Starwood eyes lucrative Chinese tourism market

China  Daily, May 30, 2011

Starwood Hotels & Resorts ran a series of Expos in Shanghai, Beijing and Guangzhou from May 16 to 20, 2011. Carol Chung, Starwood's Regional Director for Greater China attended the Expos and sat for an exclusive interview with the China Daily website.

According to Chung, China is now the second largest market for Starwood outside the United States. "On average, 50 percent of our guests are Chinese, and I believe this figure will continue to rise," she said with full confidence.

This success is helped by the vast size and potential of the Chinese market, but is also made possible by the strong Starwood brands. "Each of our brands is unique, and I think that's what really sets us apart," Chung said.

To thrive in a competitive and diverse market like China, Chung believes that Starwood "needs to take full advantage of its vision and layout." Although the qualified and experienced team and employee-centered corporate culture also contributes to the vitality of Starwood, "in the end, it all comes back to our brand," explained Chung.

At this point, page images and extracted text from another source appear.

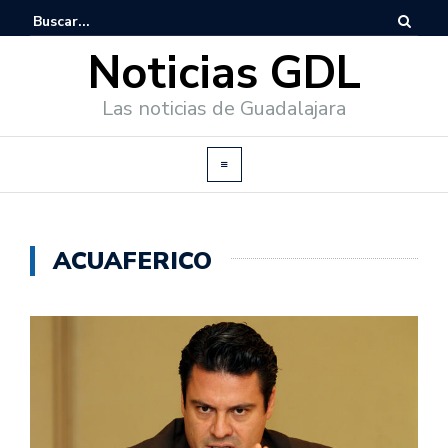
Noticias GDL
Las noticias de Guadalajara
ACUAFERICO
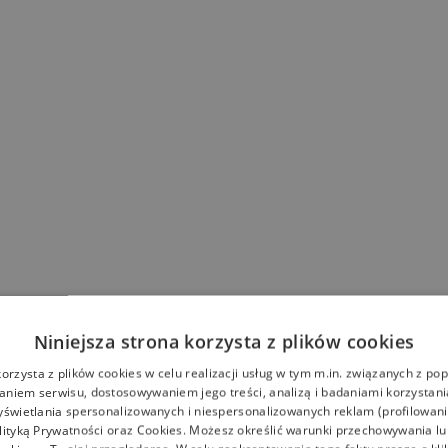
Niniejsza strona korzysta z plików cookies
korzysta z plików cookies w celu realizacji usług w tym m.in. związanych z p
niem serwisu, dostosowywaniem jego treści, analizą i badaniami korzystani
yświetlania spersonalizowanych i niespersonalizowanych reklam (profilowan
lityką Prywatności
oraz
Cookies
. Możesz określić warunki przechowywania l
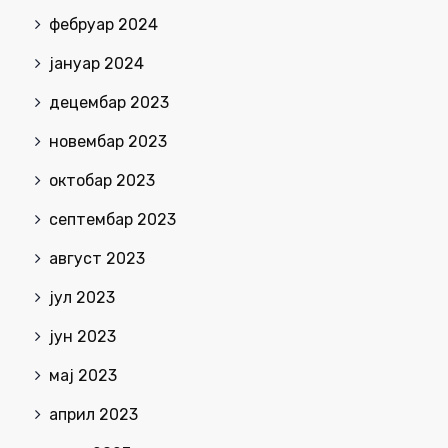
фебруар 2024
јануар 2024
децембар 2023
новембар 2023
октобар 2023
септембар 2023
август 2023
јул 2023
јун 2023
мај 2023
април 2023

The Chinese market is important to Starwood, and it has taken a series of measures to attract more Chinese guests, said Chung.

The Starwood Made for China campaign aims to provide more tailored and seamless services to Chinese guests. It includes a newly-launched online Chinese reservation system, which allows hotel reservations and registrations for Starwood's customer loyalty programme to be made in Chinese, and a toll-free customer call center in Guangzhou, which allows guests to make reservations at Starwood Hotels & Resorts in China and abroad, in Chinese. According to Chung, such Chinese-language services are unique.

Chung is also excited about the Wish Upon A Star promotional videos, starring Peter Ho and Celina Jade. She hopes the video series will connect Starwood with more Chinese guests.

Furthermore, selected hotels worldwide are providing additional guest services, specially designed to make Chinese guests more comfortable, including providing Chinese-style breakfast options, and services in Chinese, said Chung. Many Starwood hotels now also supply hot water pots for their Chinese guests, a friendly and much welcomed gesture, to suit Chinese customs.

At present, one out of every three new Starwood hotels opened is in China and Chung believes this trend will continue. "This year, we plan to open 20 to 25 hotels here. By the first quarter of 2012, there will be 100 Starwood hotels in China."

Popular tourist destinations like Hainan are already on Starwood's list of coverage expansion. "We already have three hotels there: Sheraton Haikou Resort, Sheraton Sanya Resort and Le Méridien Shimei Bay Beach Resort & Spa. The plan is to open 12 more Starwood hotels," said Chung, adding that Hainan's tax-free policies encourage tourism development in the province. "We have so many projects in the pipeline."